START RECORDS TO USE
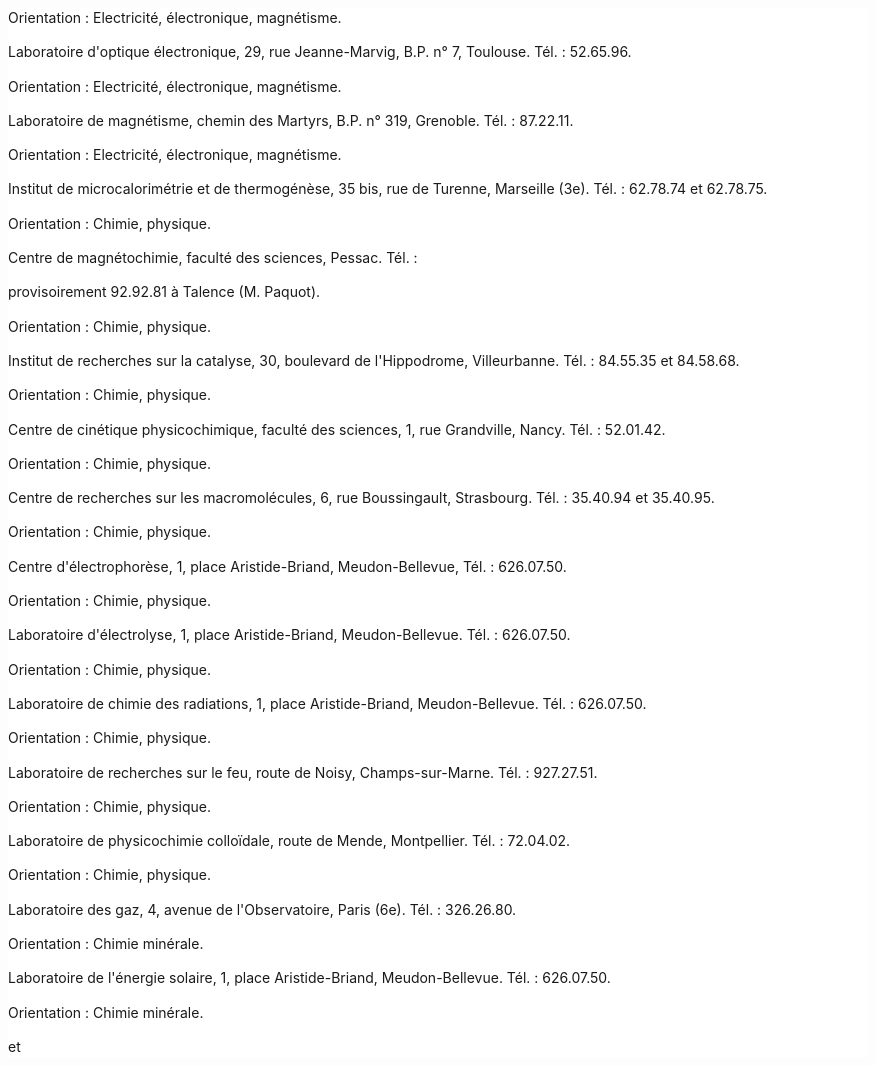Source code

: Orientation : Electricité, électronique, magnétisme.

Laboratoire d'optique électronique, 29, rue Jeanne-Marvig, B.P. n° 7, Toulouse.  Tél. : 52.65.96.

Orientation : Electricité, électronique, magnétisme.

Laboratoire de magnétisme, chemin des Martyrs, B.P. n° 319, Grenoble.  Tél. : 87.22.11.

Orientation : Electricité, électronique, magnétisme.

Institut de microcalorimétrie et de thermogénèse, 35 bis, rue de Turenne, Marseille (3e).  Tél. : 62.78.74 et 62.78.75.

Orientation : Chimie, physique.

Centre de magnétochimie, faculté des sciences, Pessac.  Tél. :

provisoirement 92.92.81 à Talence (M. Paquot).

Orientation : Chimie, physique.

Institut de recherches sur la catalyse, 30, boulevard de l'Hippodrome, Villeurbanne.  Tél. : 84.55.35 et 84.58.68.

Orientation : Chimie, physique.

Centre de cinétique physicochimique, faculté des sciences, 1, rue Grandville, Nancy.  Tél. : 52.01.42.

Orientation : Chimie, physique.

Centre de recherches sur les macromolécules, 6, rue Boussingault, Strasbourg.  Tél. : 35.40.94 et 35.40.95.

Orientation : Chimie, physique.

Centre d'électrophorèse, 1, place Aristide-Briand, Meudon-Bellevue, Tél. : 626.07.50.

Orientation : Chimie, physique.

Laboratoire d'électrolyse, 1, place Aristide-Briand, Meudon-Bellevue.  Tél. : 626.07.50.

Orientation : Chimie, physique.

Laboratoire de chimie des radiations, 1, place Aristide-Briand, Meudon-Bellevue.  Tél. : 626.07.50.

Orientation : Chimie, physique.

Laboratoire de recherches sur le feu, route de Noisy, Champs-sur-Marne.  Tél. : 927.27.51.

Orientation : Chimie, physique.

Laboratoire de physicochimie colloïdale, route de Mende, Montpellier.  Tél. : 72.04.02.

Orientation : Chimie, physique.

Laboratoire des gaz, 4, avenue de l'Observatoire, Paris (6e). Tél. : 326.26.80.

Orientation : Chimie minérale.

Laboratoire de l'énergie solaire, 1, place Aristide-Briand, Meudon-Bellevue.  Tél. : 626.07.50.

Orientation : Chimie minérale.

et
END RECORDS TO USE
* JOB ITEM *
In the stretch of the items that opens with the line containing "Laboratoire d'optique électronique, 29, rue" and closes with the line containing "Laboratoire d'électrolyse, 1, place", swap every "Orientation" for "Domaine". Give back only that stretch, otherwise unchanged.

* ANSWER FOR THIS EXERCISE *
Laboratoire d'optique électronique, 29, rue Jeanne-Marvig, B.P. n° 7, Toulouse.  Tél. : 52.65.96.

Domaine : Electricité, électronique, magnétisme.

Laboratoire de magnétisme, chemin des Martyrs, B.P. n° 319, Grenoble.  Tél. : 87.22.11.

Domaine : Electricité, électronique, magnétisme.

Institut de microcalorimétrie et de thermogénèse, 35 bis, rue de Turenne, Marseille (3e).  Tél. : 62.78.74 et 62.78.75.

Domaine : Chimie, physique.

Centre de magnétochimie, faculté des sciences, Pessac.  Tél. :

provisoirement 92.92.81 à Talence (M. Paquot).

Domaine : Chimie, physique.

Institut de recherches sur la catalyse, 30, boulevard de l'Hippodrome, Villeurbanne.  Tél. : 84.55.35 et 84.58.68.

Domaine : Chimie, physique.

Centre de cinétique physicochimique, faculté des sciences, 1, rue Grandville, Nancy.  Tél. : 52.01.42.

Domaine : Chimie, physique.

Centre de recherches sur les macromolécules, 6, rue Boussingault, Strasbourg.  Tél. : 35.40.94 et 35.40.95.

Domaine : Chimie, physique.

Centre d'électrophorèse, 1, place Aristide-Briand, Meudon-Bellevue, Tél. : 626.07.50.

Domaine : Chimie, physique.

Laboratoire d'électrolyse, 1, place Aristide-Briand, Meudon-Bellevue.  Tél. : 626.07.50.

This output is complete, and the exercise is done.